What to work on
Go through the entries below and print each one exactly, leaving out pictures.

-.-.-

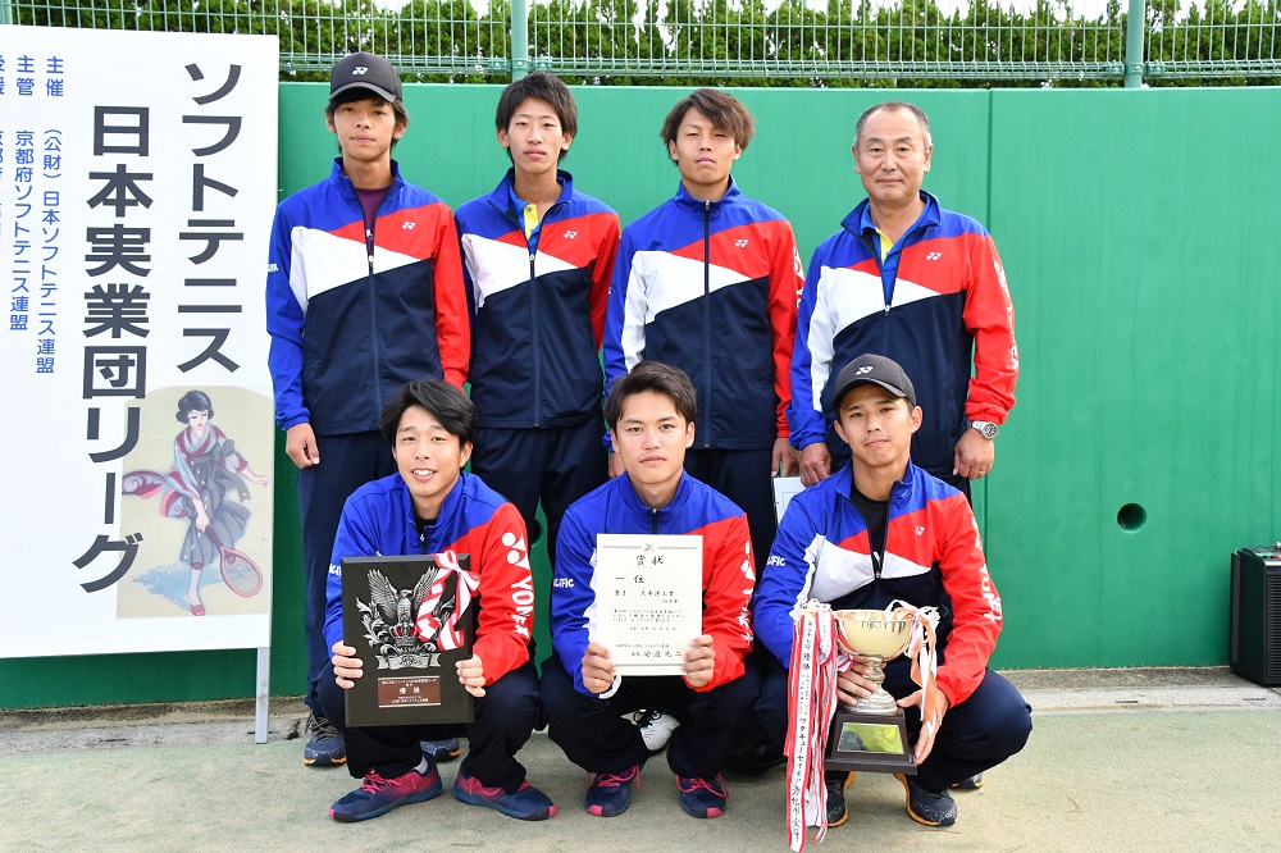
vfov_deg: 31.9
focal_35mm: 42
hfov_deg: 46.4
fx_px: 1494
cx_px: 640
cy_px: 426
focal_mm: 28
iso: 1000
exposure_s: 1/320
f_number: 9
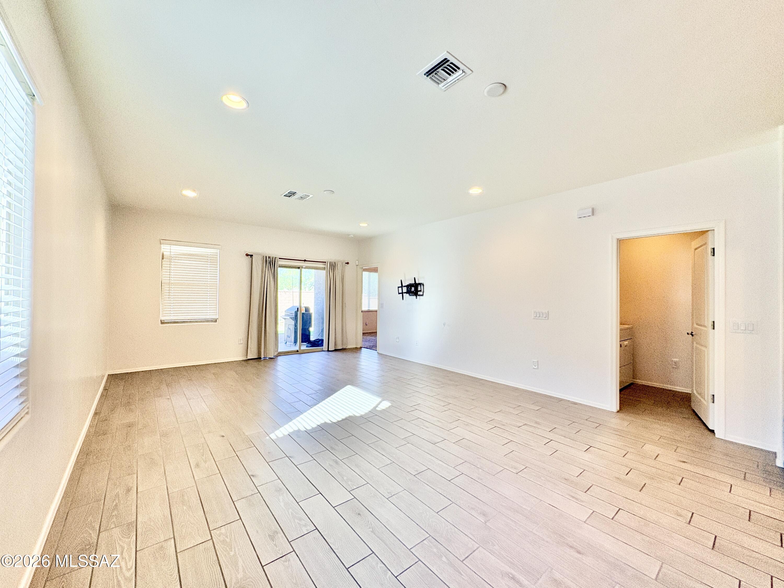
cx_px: 392
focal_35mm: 14
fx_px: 317
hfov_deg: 102.1
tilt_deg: +1.2
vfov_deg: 85.7
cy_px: 294
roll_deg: -0.3
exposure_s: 1/126
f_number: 2.2
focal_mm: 2.22
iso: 100
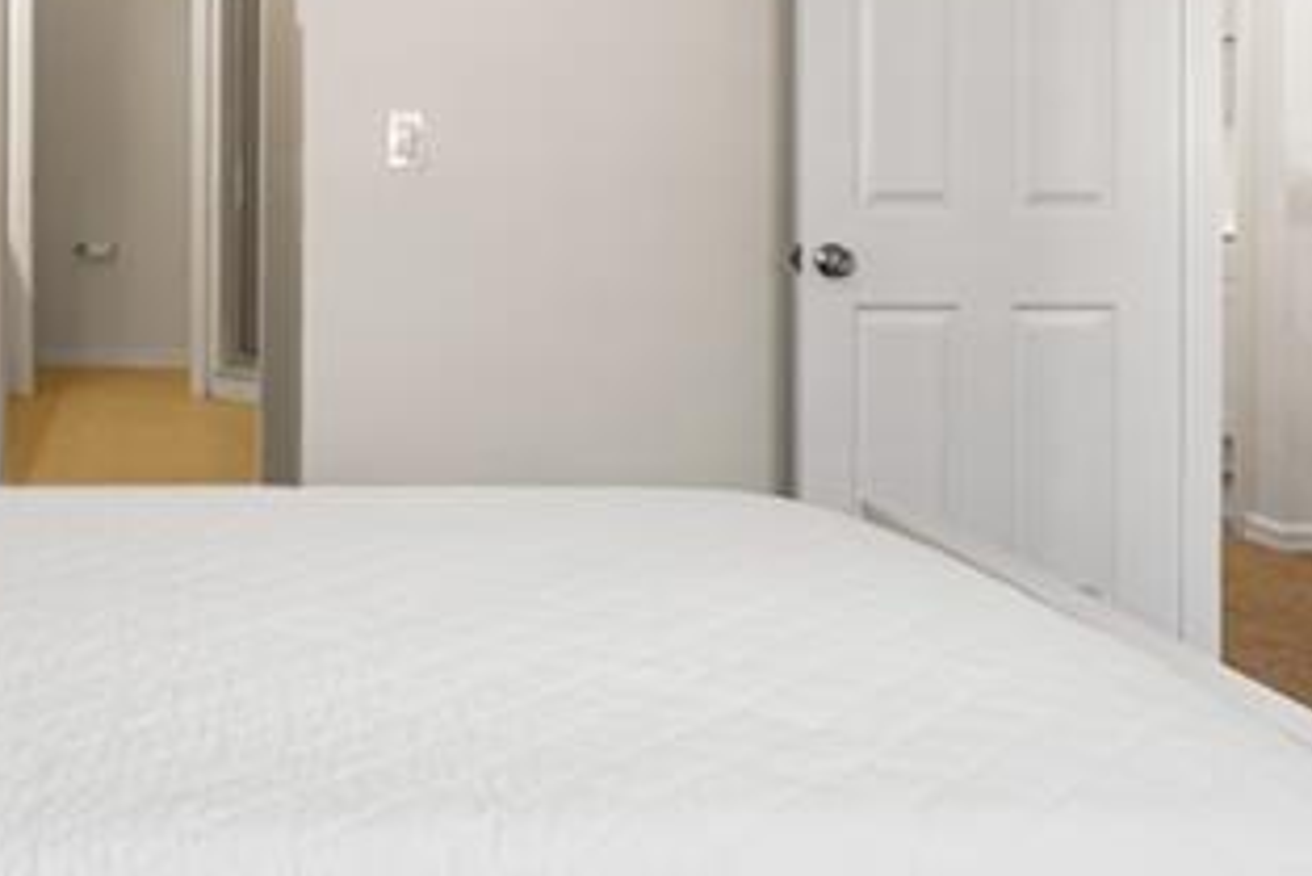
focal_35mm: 52
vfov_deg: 25.8
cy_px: 231
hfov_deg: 36.0
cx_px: 138
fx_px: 1894
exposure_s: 1/40
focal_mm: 15.9
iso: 400
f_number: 8
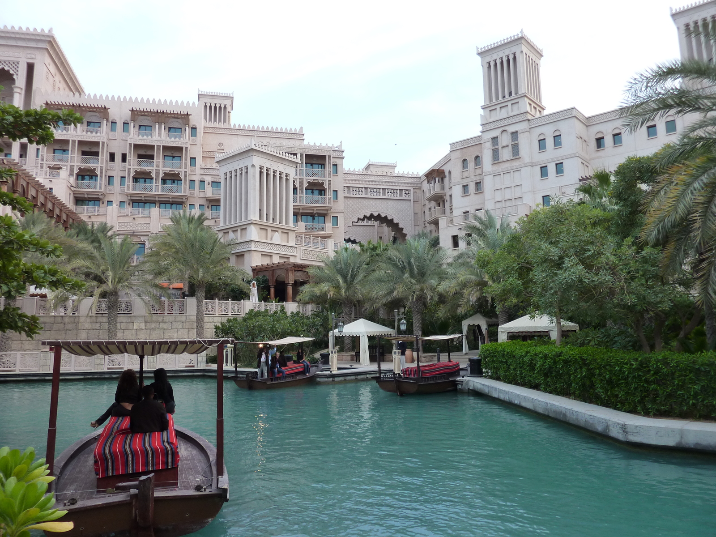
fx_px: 517
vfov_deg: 54.9
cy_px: 268
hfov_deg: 69.4
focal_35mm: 25
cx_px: 358
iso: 125
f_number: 3.3
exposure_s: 1/100
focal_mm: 4.1
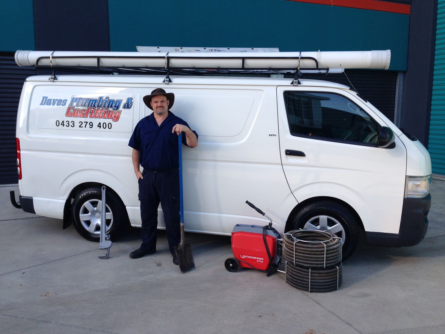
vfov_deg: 42.9
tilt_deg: -10.1
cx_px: 222
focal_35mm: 33
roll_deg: -0.2
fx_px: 424
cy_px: 167
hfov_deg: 55.4
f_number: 2.4
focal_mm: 4.12
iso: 50
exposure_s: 1/384
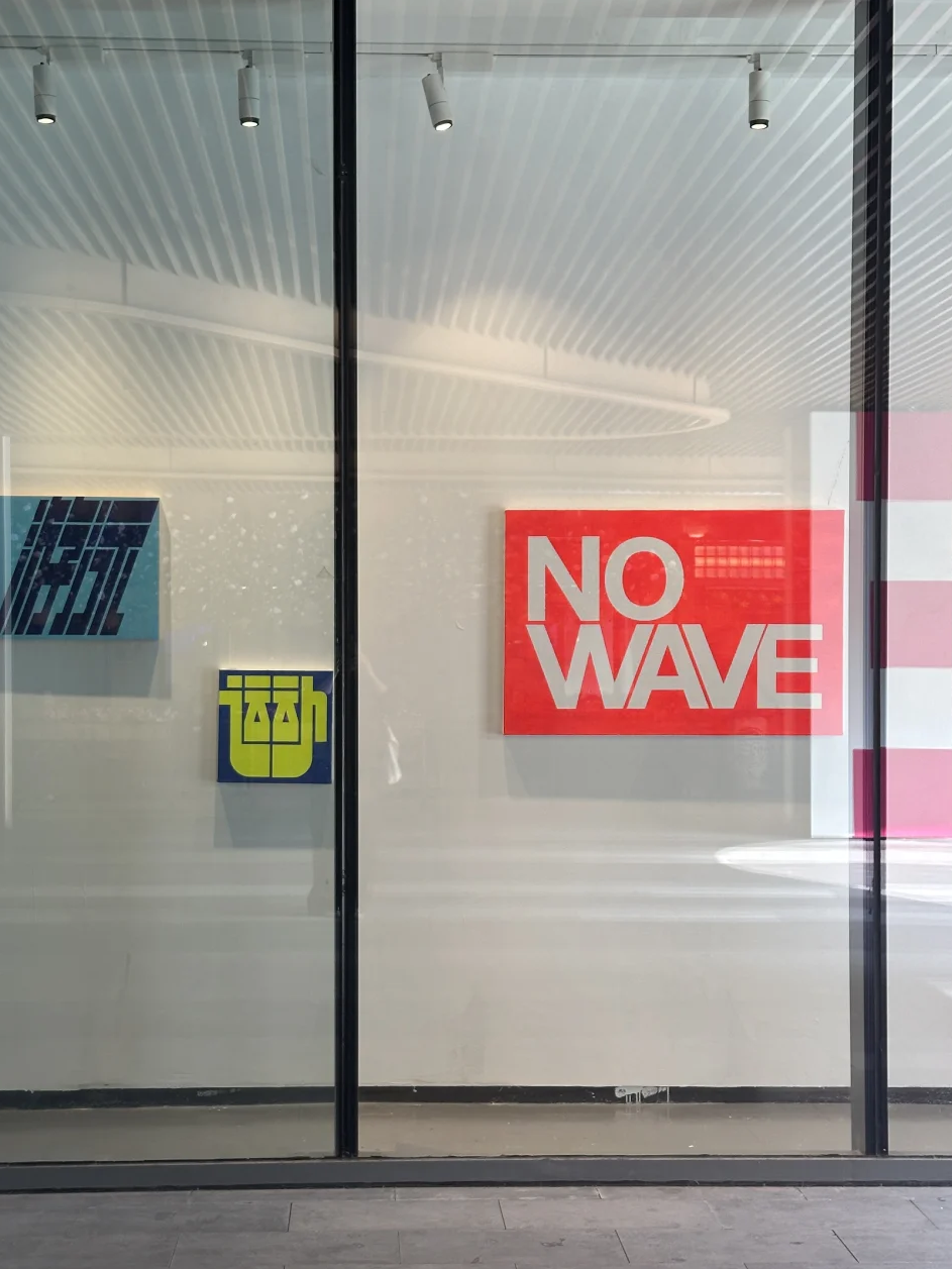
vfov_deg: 34.9
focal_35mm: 55
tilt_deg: +0.0
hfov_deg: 26.5
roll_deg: -0.4
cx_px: 414
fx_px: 2016
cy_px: 660
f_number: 1.78
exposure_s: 1/100
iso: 64
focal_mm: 6.86
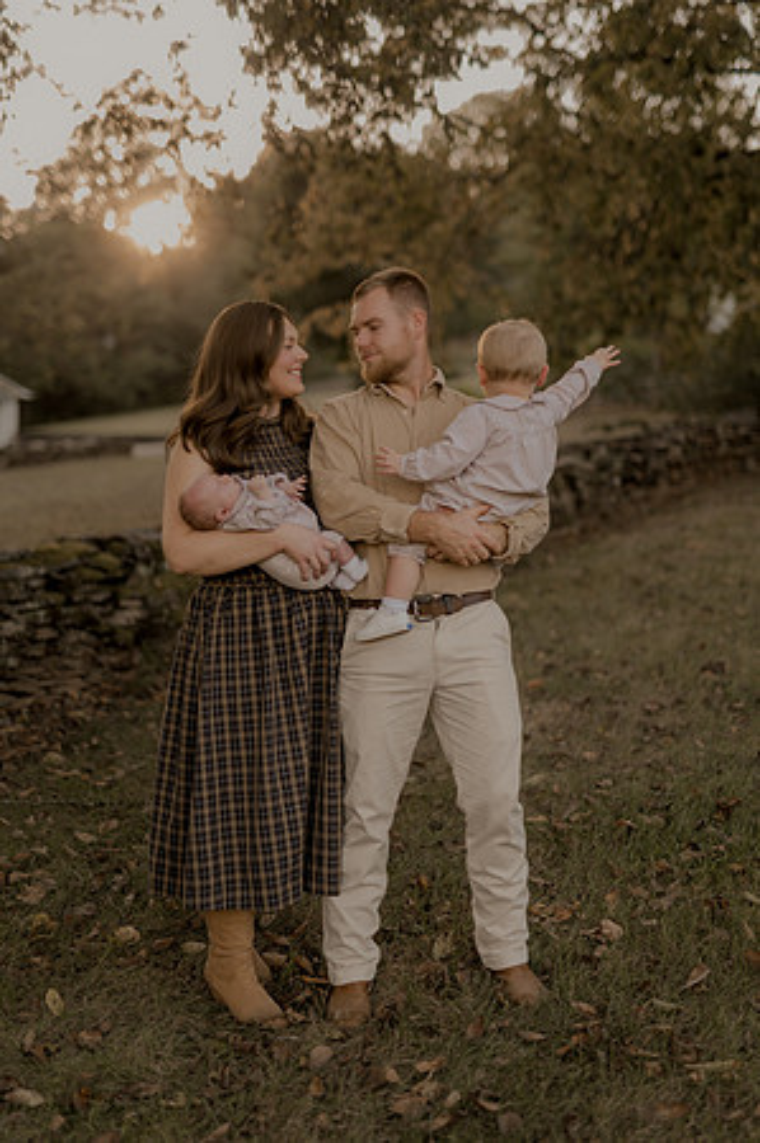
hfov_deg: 26.9
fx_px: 1587
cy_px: 572
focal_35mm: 50
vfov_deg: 39.6
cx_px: 380
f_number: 1.8
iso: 160
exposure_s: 1/400
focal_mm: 50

-.-.-

Written response
vfov_deg: 31.9
focal_35mm: 42
hfov_deg: 46.4
fx_px: 1494
cx_px: 640
cy_px: 426
focal_mm: 28
iso: 1000
exposure_s: 1/320
f_number: 9
cx_px: 392
focal_35mm: 14
fx_px: 317
hfov_deg: 102.1
tilt_deg: +1.2
vfov_deg: 85.7
cy_px: 294
roll_deg: -0.3
exposure_s: 1/126
f_number: 2.2
focal_mm: 2.22
iso: 100
focal_35mm: 52
vfov_deg: 25.8
cy_px: 231
hfov_deg: 36.0
cx_px: 138
fx_px: 1894
exposure_s: 1/40
focal_mm: 15.9
iso: 400
f_number: 8
fx_px: 517
vfov_deg: 54.9
cy_px: 268
hfov_deg: 69.4
focal_35mm: 25
cx_px: 358
iso: 125
f_number: 3.3
exposure_s: 1/100
focal_mm: 4.1
vfov_deg: 42.9
tilt_deg: -10.1
cx_px: 222
focal_35mm: 33
roll_deg: -0.2
fx_px: 424
cy_px: 167
hfov_deg: 55.4
f_number: 2.4
focal_mm: 4.12
iso: 50
exposure_s: 1/384
vfov_deg: 34.9
focal_35mm: 55
tilt_deg: +0.0
hfov_deg: 26.5
roll_deg: -0.4
cx_px: 414
fx_px: 2016
cy_px: 660
f_number: 1.78
exposure_s: 1/100
iso: 64
focal_mm: 6.86
hfov_deg: 26.9
fx_px: 1587
cy_px: 572
focal_35mm: 50
vfov_deg: 39.6
cx_px: 380
f_number: 1.8
iso: 160
exposure_s: 1/400
focal_mm: 50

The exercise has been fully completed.